A 100-year retrospective written by Stanley Greene in the Aug. 10, 1971, issue of the Door County Advocate describes the fair as a byproduct of the Civil War, when the area was looking to further develop its agricultural economy after relying on fish and lumber. 

News reports tell of the first fair as a “decided success,” but it didn’t last. Politics and a lack of attendance shut the event down for most of the next 30 years. In 1908, local promoters and agricultural producers revived the fair at the same location where it’s held today.

The carousel is still a popular attraction at the fair. Photo by Len Villano.

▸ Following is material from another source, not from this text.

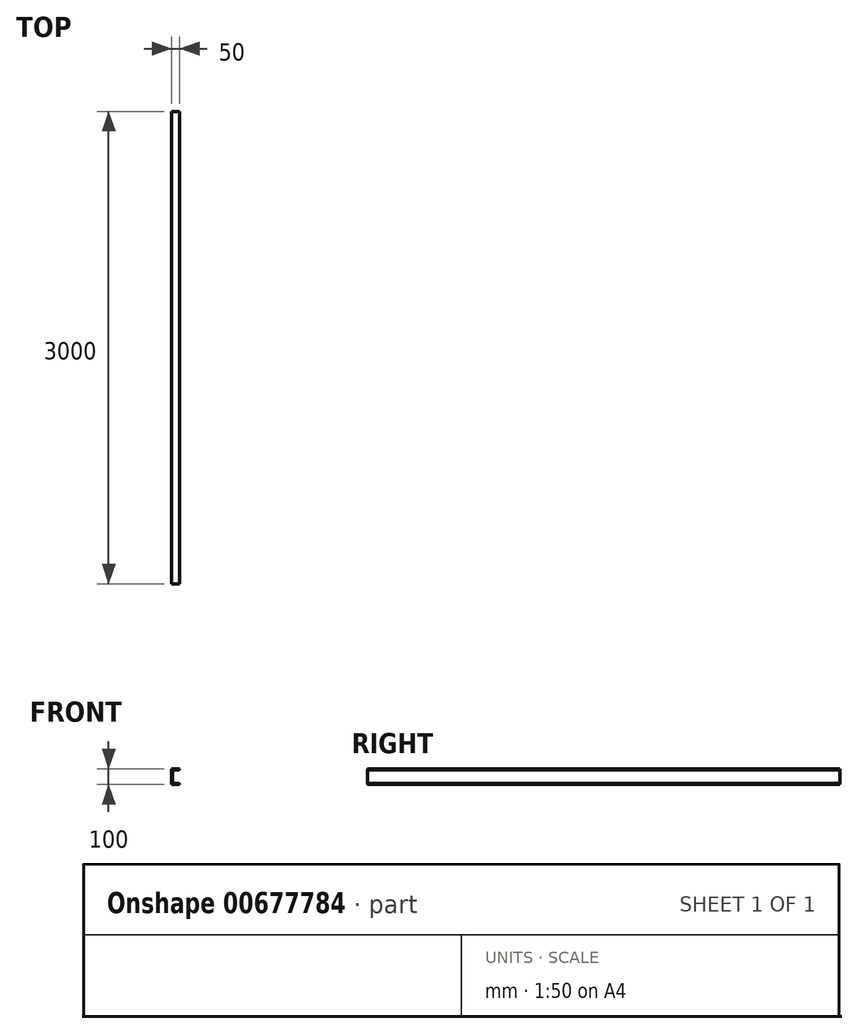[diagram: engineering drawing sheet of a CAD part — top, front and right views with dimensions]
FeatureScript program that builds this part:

Since the early years of the fair, the event has evolved with the times. The fair in 1941 marked the first four-day festival. Shuttered for three years during World War II and during the polio epidemic of 1956, the Door County Fair even survived the COVID-19 pandemic of 2020, when virtual events provided a way for people to connect and share their work from the year past.

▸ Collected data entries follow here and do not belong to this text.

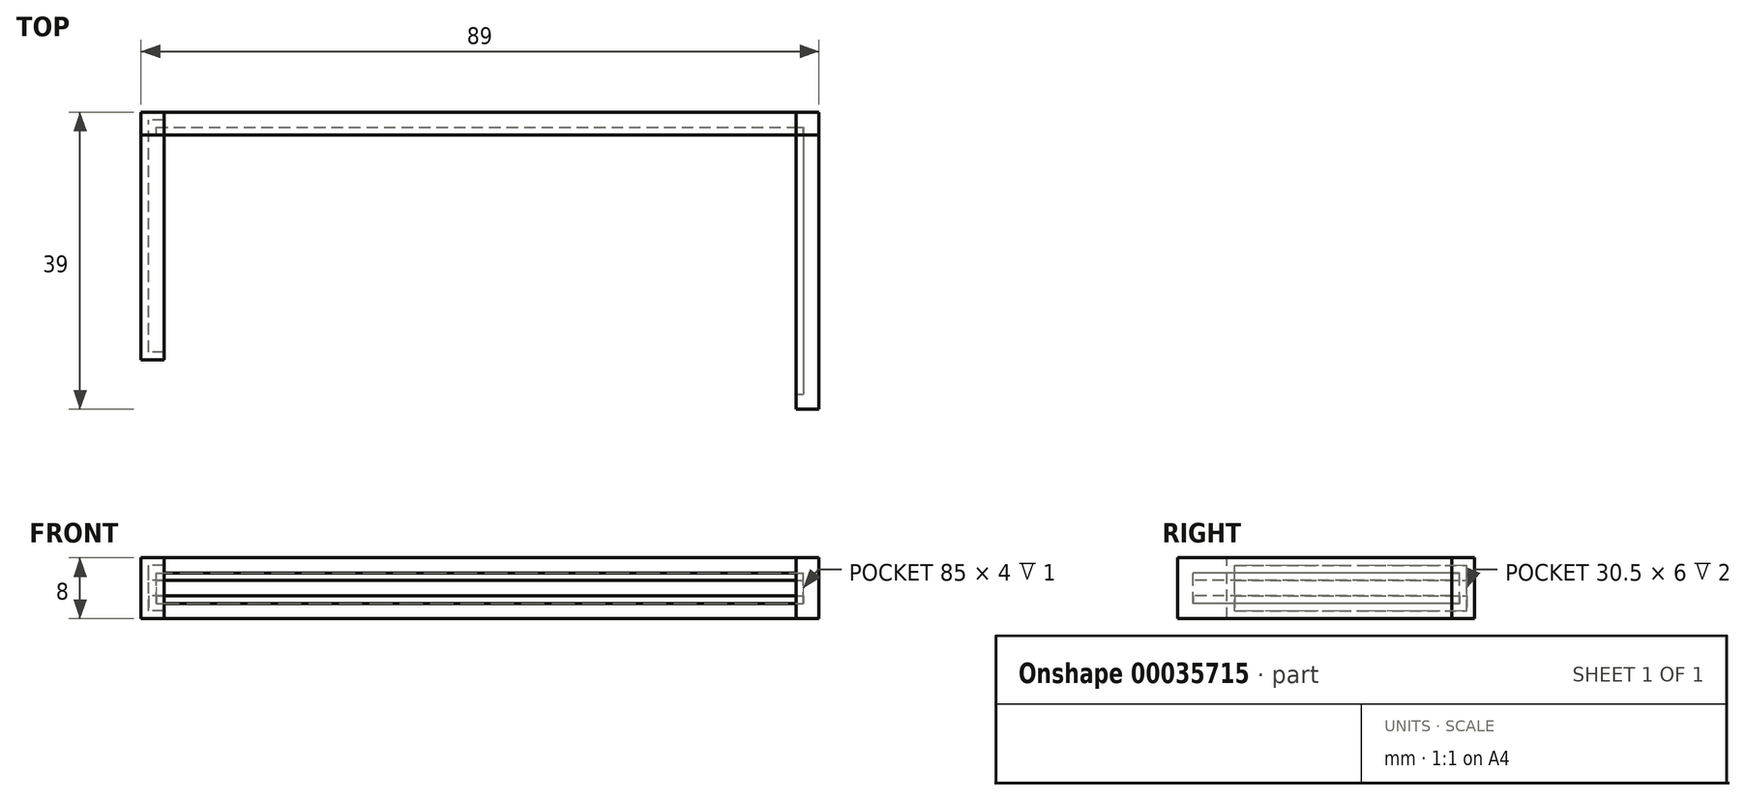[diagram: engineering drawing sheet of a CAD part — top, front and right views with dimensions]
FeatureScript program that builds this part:
annotation { "Feature Type Name" : "Feature", "Feature Type Description" : "" }
export const myFeature = defineFeature(function(context is Context, id is Id, definition is map)
    precondition{}
    {
        {
            var Q0;
            Q0=qCreatedBy(makeId("Top.planeOp"),FACE);
            var sketch = newSketch(context, id + "F0", { "sketchPlane" : qUnion([Q0])});
            skLineSegment(sketch, "E0.rect.bottom", {"start": v(-44.5, 28.5) * mm, "end": v(44.5, 28.5) * mm});
            skLineSegment(sketch, "E0.rect.left", {"start": v(-44.5, 28.5) * mm, "end": v(-44.5, -4) * mm});
            skLineSegment(sketch, "E0.rect.right", {"start": v(44.5, 28.5) * mm, "end": v(44.5, -10.5) * mm});
            skPoint(sketch, "E0.rect.middle", {"position": v(0, 0) * mm});
            skSolve(sketch);
        }
        {
            var Q0;
            Q0=sQuery(id+"F0.wireOp",EDGE,"E0.rect.bottom");
            var Q1;
            Q1=sQuery(id+"F0.wireOp",EDGE,"E0.rect.left");
            var Q2;
            Q2=sQuery(id+"F0.wireOp",EDGE,"E0.rect.right");
            extrude(context, id + "F1", {"bodyType" : ToolBodyType.SURFACE, "surfaceEntities" : qUnion([Q0, Q1, Q2]), "depth" : 8 * mm});
        }
        {
            var Q0;
            Q0=makeQuery(id+"F1.opExtrude","SWEPT_FACE",FACE,{"disambiguationData":[OSD([sQuery(id+"F0.wireOp",EDGE,"E0.rect.left")])]});
            extrude(context, id + "F2", {"entities" : qUnion([Q0]), "depth" : 3 * mm});
        }
        {
            var Q0;
            Q0=makeQuery(id+"F1.opExtrude","SWEPT_FACE",FACE,{"disambiguationData":[OSD([sQuery(id+"F0.wireOp",EDGE,"E0.rect.right")])]});
            extrude(context, id + "F3", {"entities" : qUnion([Q0]), "depth" : 3 * mm});
        }
        {
            var Q0;
            Q0=makeQuery(id+"F1.opExtrude","SWEPT_FACE",FACE,{"disambiguationData":[OSD([sQuery(id+"F0.wireOp",EDGE,"E0.rect.bottom")])]});
            extrude(context, id + "F4", {"entities" : qUnion([Q0]), "depth" : 3 * mm});
        }
        {
            var Q0;
            Q0=makeQuery(id+"F4.opExtrude","CAP_FACE",FACE,{"disambiguationData":[OSD([sQuery(id+"F0.wireOp",EDGE,"E0.rect.bottom")])],"isStart":false});
            shell(context, id + "F5", {"entities" : qUnion([Q0]), "thickness" : 2 * mm});
        }
        {
            var Q0;
            {var subQ0=sQuery(id+"F0.wireOp",EDGE,"E0.rect.bottom");Q0=makeQuery(id+"F5.opShell","OFFSET_FACE",FACE,{"disambiguationData":[OSD([subQ0]),TDD([makeQuery(id+"F4.opExtrude","SWEPT_FACE",FACE,{"disambiguationData":[OSD([subQ0]),TDD([makeQuery(id+"F1.opExtrude","CAP_EDGE",EDGE,{"disambiguationData":[OSD([subQ0])],"isStart":true})])]})])]});}
            extrude(context, id + "F6", {"entities" : qUnion([Q0]), "depth" : 1 * mm});
        }
        {
            var Q0;
            {var subQ0=sQuery(id+"F0.wireOp",EDGE,"E0.rect.bottom");Q0=makeQuery(id+"F5.opShell","OFFSET_FACE",FACE,{"disambiguationData":[OSD([subQ0]),TDD([makeQuery(id+"F4.opExtrude","SWEPT_FACE",FACE,{"disambiguationData":[OSD([subQ0]),TDD([makeQuery(id+"F1.opExtrude","CAP_EDGE",EDGE,{"disambiguationData":[OSD([subQ0])],"isStart":false})])]})])]});}
            extrude(context, id + "F7", {"entities" : qUnion([Q0]), "depth" : 1 * mm});
        }
        {
            var Q0;
            Q0=makeQuery(id+"F2.opExtrude","CAP_FACE",FACE,{"disambiguationData":[OSD([sQuery(id+"F0.wireOp",EDGE,"E0.rect.left")])],"isStart":false});
            shell(context, id + "F8", {"entities" : qUnion([Q0]), "thickness" : 1 * mm});
        }
        {
            var Q0;
            {var subQ0=sQuery(id+"F0.wireOp",EDGE,"E0.rect.left");Q0=makeQuery(id+"F8.opShell","OFFSET_FACE",FACE,{"disambiguationData":[OSD([subQ0]),TDD([makeQuery(id+"F2.opExtrude","SWEPT_FACE",FACE,{"disambiguationData":[OSD([subQ0]),TDD([makeQuery(id+"F1.opExtrude","CAP_EDGE",EDGE,{"disambiguationData":[OSD([subQ0])],"isStart":true})])]})])]});}
            extrude(context, id + "F9", {"entities" : qUnion([Q0]), "depth" : 2 * mm});
        }
        {
            var Q0;
            {var subQ0=sQuery(id+"F0.wireOp",EDGE,"E0.rect.left");Q0=makeQuery(id+"F8.opShell","OFFSET_FACE",FACE,{"disambiguationData":[OSD([subQ0]),TDD([makeQuery(id+"F2.opExtrude","SWEPT_FACE",FACE,{"disambiguationData":[OSD([subQ0]),TDD([makeQuery(id+"F1.opExtrude","CAP_EDGE",EDGE,{"disambiguationData":[OSD([subQ0])],"isStart":false})])]})])]});}
            extrude(context, id + "F10", {"entities" : qUnion([Q0]), "depth" : 2 * mm});
        }
        {
            var Q0;
            Q0=makeQuery(id+"F3.opExtrude","CAP_FACE",FACE,{"disambiguationData":[OSD([sQuery(id+"F0.wireOp",EDGE,"E0.rect.right")])],"isStart":false});
            shell(context, id + "F11", {"entities" : qUnion([Q0]), "thickness" : 2 * mm});
        }
        {
            var Q0;
            {var subQ0=sQuery(id+"F0.wireOp",EDGE,"E0.rect.right");Q0=makeQuery(id+"F11.opShell","OFFSET_FACE",FACE,{"disambiguationData":[OSD([subQ0]),TDD([makeQuery(id+"F3.opExtrude","SWEPT_FACE",FACE,{"disambiguationData":[OSD([subQ0]),TDD([makeQuery(id+"F1.opExtrude","CAP_EDGE",EDGE,{"disambiguationData":[OSD([subQ0])],"isStart":true})])]})])]});}
            var sketch = newSketch(context, id + "F12", { "sketchPlane" : qUnion([Q0])});
            skLineSegment(sketch, "E1", {"start": v(41.5, 25.5) * mm, "end": v(42.5, 25.5) * mm});
            skSolve(sketch);
        }
        {
            var Q0;
            {var subQ3=sQuery(id+"F12.wireOp",EDGE,"E1");Q0=makeQuery(id+"F12.imprint","IMPRINT",FACE,{"disambiguationData":[TD([[makeQuery(id+"F12.imprint","IMPRINT",EDGE,{"derivedFrom":subQ3}),-1.0]])]});}
            extrude(context, id + "F13", {"entities" : qUnion([Q0]), "depth" : 1 * mm});
        }
        {
            var Q0;
            {var subQ0=sQuery(id+"F0.wireOp",EDGE,"E0.rect.right");Q0=makeQuery(id+"F11.opShell","OFFSET_FACE",FACE,{"disambiguationData":[OSD([subQ0]),TDD([makeQuery(id+"F3.opExtrude","SWEPT_FACE",FACE,{"disambiguationData":[OSD([subQ0]),TDD([makeQuery(id+"F1.opExtrude","CAP_EDGE",EDGE,{"disambiguationData":[OSD([subQ0])],"isStart":false})])]})])]});}
            var sketch = newSketch(context, id + "F14", { "sketchPlane" : qUnion([Q0])});
            skLineSegment(sketch, "E2", {"start": v(41.5, -25.5) * mm, "end": v(42.5, -25.5) * mm});
            skSolve(sketch);
        }
        {
            var Q0;
            {var subQ3=sQuery(id+"F14.wireOp",EDGE,"E2");Q0=makeQuery(id+"F14.imprint","IMPRINT",FACE,{"disambiguationData":[TD([[makeQuery(id+"F14.imprint","IMPRINT",EDGE,{"derivedFrom":subQ3}),1.0]])]});}
            extrude(context, id + "F15", {"entities" : qUnion([Q0]), "depth" : 1 * mm});
        }
    });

“They really missed it last year,” Ash said. “It’s for the children, the school-age kids, the FFA kids, to let them showcase their artwork, their stuff, all the hard work they’ve done.”

Headlines often declare the approaching death of county fairs as attendance wavers from year to year and changes in the agricultural industry similarly change the fabric of the event. But Greene’s statement in 1971 is as true today as it was then.

“It is surprising to find how many times in the past public opinion has pronounced the fair dead,” Greene wrote, “only to find the corpse scrambling out of the grave more alive than it ever had been in the past.”

The 150th celebration of the Door County Fair is a testament to the resilience of the event and the community it represents.